What you are asked to do
What lines in the records include the string "generate"? Return each one.

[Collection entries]
------------------------

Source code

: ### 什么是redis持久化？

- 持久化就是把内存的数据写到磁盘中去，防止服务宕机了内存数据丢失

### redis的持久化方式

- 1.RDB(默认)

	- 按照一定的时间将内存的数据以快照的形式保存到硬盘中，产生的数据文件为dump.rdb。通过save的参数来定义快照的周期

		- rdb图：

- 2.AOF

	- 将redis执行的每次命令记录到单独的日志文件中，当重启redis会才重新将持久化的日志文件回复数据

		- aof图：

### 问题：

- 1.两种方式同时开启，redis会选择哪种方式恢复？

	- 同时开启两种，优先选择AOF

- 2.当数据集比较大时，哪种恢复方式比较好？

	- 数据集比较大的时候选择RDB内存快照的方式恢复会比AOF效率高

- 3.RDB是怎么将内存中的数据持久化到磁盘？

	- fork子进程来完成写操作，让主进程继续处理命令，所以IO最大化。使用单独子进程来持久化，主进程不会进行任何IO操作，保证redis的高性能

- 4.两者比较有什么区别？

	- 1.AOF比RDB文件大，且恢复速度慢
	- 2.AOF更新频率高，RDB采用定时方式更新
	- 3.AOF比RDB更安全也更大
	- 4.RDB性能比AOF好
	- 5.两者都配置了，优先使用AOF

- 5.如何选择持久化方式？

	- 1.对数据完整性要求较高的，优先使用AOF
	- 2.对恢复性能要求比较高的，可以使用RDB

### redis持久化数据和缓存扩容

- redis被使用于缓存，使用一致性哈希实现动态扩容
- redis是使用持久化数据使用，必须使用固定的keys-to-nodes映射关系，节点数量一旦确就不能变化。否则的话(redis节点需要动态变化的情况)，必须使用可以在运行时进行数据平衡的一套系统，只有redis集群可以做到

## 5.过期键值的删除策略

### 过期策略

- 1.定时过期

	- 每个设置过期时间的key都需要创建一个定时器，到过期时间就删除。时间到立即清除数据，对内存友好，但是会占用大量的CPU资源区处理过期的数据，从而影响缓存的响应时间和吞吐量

------------------------

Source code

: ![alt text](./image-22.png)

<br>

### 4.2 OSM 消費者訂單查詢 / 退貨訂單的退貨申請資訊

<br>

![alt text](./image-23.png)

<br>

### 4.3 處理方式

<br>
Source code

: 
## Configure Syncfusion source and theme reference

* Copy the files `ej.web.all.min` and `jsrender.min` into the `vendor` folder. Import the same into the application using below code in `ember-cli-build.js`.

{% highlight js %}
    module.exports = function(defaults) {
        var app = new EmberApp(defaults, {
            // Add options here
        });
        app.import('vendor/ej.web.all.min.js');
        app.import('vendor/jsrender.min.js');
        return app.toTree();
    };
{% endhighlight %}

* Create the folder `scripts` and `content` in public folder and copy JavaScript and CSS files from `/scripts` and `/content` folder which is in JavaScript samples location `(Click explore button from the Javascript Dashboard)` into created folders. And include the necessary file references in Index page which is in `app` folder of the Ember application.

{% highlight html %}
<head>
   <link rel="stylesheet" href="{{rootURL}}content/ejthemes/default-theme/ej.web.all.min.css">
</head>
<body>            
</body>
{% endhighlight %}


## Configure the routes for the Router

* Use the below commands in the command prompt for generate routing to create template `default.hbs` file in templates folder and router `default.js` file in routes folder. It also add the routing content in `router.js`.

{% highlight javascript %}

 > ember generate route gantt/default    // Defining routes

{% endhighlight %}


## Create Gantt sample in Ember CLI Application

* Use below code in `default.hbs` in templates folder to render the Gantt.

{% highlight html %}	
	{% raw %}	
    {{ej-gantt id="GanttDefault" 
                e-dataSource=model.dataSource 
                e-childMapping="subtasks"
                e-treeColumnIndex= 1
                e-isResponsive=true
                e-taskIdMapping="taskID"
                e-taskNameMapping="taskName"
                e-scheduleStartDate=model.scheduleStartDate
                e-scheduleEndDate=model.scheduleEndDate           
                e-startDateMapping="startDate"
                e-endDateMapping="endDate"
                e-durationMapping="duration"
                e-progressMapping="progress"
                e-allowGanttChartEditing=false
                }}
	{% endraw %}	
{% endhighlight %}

------------------------

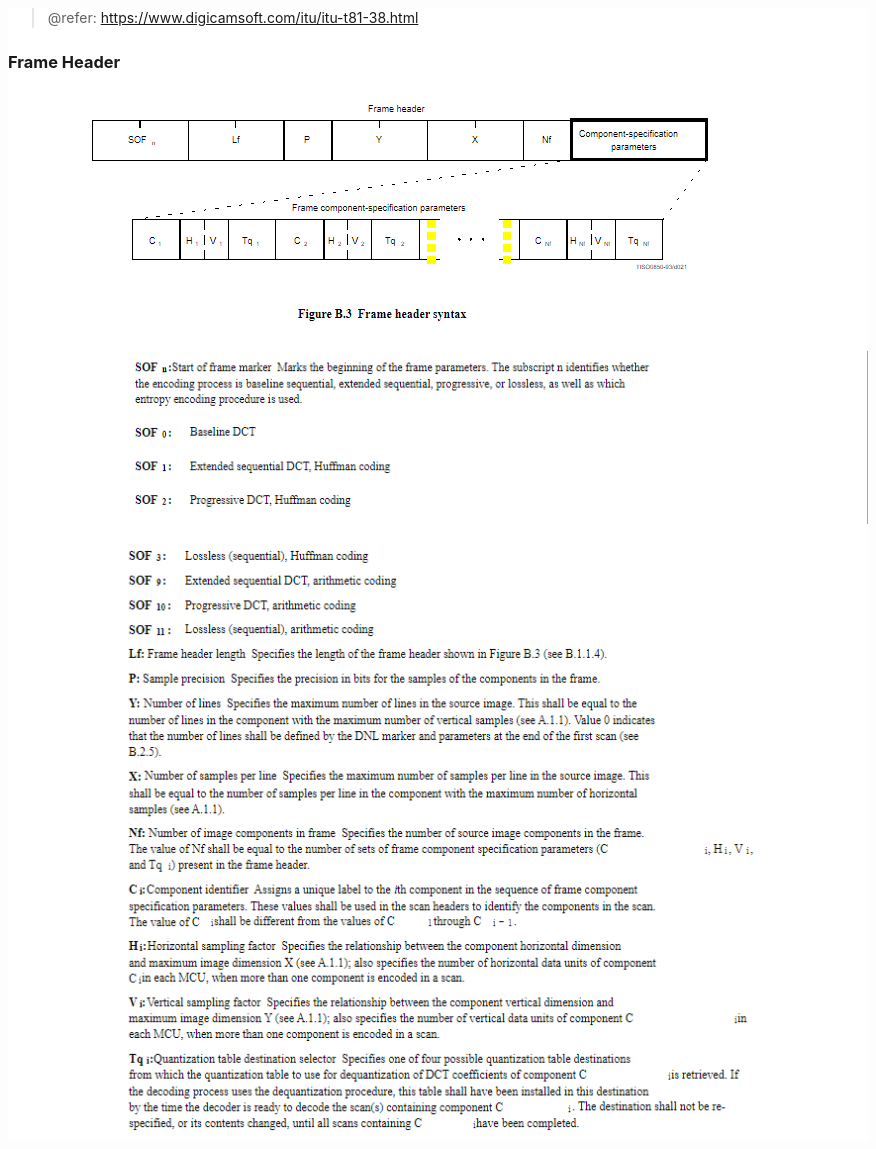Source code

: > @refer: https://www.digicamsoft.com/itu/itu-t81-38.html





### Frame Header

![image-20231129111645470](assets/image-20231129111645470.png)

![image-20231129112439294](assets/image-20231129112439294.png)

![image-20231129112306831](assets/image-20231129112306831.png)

------------------------

Reply to the task
* Use the below commands in the command prompt for generate routing to create template `default.hbs` file in templates folder and router `default.js` file in routes folder. It also add the routing content in `router.js`.
 > ember generate route gantt/default    // Defining routes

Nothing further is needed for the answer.